The Voice judge had been meeting climate change experts at Oxford University as part of a guest speaking role. Despite his environmentally-conscious stance on green issues, the Black Eyed Peas rapper, 37, chose to take a private helicopter to the venue.
It is understood the journey, which is a 286 mile round-trip from London, used 71.5 gallons of fuel and released three-quarters of a ton of CO2 into the atmosphere. He even tweeted pictures of the so-called “hip.hop.copter” for fans to admire, after landing at the Oxford’s University Parks. From there, the singer used a pedal cycle to travel the remaining few hundred yards to the Radcliffe Observatory Weather Centre.
Gee….who does that….
….bring to mind?!?
On the Lighter Side….
Finally, in News of the Bizarre, Bret Baier notes an….
Unwelcome Addition
There’s quite a stir over a Harvard alumni directory updated ahead of the 50th class reunion. Among the entries is “Unabomber” Ted Kaczynski who is, of course, locked up at the federal supermax prison in Colorado for killing three people and injuring 23 others during a bombing spree. Kaczynski lists his current occupation as “prisoner” and says his awards are “eight life sentences.”

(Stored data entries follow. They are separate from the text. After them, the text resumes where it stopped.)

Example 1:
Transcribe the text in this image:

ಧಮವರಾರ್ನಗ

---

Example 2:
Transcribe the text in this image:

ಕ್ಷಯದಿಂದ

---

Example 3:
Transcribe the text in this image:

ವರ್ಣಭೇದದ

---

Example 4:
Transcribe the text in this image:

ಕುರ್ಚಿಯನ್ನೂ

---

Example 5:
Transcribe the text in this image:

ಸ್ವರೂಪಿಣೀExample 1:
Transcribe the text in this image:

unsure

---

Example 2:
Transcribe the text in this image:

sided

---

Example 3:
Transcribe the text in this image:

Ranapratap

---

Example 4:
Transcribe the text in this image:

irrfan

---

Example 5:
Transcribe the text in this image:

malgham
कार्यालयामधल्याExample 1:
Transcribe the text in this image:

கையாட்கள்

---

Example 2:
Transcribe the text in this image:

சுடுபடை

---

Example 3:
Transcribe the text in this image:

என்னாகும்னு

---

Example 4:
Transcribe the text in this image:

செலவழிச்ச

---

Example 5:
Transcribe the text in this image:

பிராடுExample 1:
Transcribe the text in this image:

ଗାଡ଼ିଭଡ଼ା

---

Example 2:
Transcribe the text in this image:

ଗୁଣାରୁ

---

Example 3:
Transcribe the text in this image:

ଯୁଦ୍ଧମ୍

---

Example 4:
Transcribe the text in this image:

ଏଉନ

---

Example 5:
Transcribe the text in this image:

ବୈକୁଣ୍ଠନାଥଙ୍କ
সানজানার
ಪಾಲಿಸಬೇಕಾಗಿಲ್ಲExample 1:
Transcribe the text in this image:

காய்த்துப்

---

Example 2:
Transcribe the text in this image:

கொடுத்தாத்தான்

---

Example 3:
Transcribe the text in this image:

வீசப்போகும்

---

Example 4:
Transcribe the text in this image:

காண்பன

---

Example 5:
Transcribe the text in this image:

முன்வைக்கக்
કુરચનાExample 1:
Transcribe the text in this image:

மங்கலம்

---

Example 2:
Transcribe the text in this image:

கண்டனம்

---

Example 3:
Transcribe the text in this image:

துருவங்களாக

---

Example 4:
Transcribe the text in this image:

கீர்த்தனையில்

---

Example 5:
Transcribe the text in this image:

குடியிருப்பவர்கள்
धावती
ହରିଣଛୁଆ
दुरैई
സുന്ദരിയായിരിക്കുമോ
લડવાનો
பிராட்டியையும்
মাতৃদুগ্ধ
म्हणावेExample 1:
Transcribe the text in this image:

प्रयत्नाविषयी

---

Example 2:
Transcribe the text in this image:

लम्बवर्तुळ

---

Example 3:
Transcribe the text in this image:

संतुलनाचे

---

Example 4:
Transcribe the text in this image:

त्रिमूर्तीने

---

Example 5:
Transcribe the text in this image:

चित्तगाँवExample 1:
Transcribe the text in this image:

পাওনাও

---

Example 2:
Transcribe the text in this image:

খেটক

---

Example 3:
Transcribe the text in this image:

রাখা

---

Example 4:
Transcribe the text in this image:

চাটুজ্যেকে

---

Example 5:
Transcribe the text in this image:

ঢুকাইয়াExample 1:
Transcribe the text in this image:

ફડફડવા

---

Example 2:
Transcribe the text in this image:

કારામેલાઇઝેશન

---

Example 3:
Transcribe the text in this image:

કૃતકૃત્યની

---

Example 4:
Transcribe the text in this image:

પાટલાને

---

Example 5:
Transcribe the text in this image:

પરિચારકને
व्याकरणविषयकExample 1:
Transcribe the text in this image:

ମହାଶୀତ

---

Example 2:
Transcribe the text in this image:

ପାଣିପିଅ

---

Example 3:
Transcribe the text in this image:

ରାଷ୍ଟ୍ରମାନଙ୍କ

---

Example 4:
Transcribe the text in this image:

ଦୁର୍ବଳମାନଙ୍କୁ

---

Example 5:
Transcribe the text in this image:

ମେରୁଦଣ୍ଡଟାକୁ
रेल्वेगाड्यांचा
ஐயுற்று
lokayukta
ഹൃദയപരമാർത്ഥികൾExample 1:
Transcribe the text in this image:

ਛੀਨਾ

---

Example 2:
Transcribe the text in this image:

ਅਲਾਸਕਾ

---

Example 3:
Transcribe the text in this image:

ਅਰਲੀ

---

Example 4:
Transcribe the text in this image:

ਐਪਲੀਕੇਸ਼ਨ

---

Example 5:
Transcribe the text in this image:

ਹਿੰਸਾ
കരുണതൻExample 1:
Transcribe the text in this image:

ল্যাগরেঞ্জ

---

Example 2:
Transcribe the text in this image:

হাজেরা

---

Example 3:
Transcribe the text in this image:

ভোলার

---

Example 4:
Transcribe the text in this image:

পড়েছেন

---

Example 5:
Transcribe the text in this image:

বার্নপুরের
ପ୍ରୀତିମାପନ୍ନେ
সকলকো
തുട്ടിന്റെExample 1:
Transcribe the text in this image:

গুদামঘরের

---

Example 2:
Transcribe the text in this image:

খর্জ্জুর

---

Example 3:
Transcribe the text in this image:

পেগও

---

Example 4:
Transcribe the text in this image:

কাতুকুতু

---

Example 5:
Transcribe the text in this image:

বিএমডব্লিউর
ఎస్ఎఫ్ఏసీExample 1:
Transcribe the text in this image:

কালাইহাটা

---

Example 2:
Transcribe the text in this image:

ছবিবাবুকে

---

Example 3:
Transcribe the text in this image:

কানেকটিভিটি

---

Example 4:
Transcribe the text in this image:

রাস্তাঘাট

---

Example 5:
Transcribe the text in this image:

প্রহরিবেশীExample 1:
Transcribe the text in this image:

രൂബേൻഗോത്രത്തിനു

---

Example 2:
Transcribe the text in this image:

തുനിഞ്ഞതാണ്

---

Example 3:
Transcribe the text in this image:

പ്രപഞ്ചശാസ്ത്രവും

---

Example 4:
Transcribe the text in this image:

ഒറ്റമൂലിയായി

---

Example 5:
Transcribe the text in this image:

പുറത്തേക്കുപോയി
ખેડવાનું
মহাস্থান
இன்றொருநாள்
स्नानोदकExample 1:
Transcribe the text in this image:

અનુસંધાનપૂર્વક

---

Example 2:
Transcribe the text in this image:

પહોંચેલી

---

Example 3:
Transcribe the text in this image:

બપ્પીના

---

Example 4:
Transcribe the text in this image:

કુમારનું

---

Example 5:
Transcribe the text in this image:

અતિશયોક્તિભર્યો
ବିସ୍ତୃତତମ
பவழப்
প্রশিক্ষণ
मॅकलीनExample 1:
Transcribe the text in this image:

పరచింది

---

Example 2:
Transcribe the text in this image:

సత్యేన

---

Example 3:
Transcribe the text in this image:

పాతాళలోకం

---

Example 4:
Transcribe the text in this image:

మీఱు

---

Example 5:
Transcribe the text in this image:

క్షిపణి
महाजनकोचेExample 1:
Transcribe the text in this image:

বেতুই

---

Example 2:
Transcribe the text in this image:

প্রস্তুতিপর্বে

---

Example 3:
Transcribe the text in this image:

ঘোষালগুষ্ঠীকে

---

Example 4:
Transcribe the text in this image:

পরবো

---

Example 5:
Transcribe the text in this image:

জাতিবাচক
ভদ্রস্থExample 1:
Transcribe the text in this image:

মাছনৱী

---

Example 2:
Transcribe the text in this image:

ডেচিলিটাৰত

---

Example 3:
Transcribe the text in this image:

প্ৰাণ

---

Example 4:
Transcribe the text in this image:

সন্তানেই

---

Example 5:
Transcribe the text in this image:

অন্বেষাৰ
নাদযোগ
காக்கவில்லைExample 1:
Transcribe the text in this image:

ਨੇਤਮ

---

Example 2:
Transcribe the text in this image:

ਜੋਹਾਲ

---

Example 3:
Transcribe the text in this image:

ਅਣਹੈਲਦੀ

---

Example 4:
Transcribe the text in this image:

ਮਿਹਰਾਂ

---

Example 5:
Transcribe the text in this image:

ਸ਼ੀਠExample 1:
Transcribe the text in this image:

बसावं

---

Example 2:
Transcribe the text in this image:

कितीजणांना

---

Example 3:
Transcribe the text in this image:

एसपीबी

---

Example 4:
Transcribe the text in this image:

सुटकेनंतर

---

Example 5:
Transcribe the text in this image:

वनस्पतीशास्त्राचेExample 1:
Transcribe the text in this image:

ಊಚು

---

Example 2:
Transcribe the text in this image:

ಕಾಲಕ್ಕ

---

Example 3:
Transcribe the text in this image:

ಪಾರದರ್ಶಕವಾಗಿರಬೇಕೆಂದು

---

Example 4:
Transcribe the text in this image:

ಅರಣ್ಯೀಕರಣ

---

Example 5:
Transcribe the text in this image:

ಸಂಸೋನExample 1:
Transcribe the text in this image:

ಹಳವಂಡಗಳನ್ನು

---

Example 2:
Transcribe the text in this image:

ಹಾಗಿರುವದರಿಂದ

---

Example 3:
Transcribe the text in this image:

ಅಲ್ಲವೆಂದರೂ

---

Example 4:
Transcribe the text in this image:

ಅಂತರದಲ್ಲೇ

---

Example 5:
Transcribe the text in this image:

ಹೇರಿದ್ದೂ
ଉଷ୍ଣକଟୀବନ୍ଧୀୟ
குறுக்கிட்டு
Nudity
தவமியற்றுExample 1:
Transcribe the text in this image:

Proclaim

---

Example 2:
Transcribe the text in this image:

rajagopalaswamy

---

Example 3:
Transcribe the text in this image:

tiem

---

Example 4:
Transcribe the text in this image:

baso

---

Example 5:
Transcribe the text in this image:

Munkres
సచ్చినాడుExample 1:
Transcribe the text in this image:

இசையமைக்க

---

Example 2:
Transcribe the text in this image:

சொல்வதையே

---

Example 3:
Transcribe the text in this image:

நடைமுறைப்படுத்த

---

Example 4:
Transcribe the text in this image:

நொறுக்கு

The Harvard Alumni Association regrets publishing the update and issued the following statement — quote — “While all members of the class who submit entries are included, we regret publishing Kaczynski’s references to his convictions and apologize for any distress that it may have caused others.”
A Harvard spokesman says the update was indeed submitted by Kaczynski, but wouldn’t say how that was confirmed.
Ted Kaczynski, Ted Kennedy….what are the odds Ted Bundy attended Harvard as well?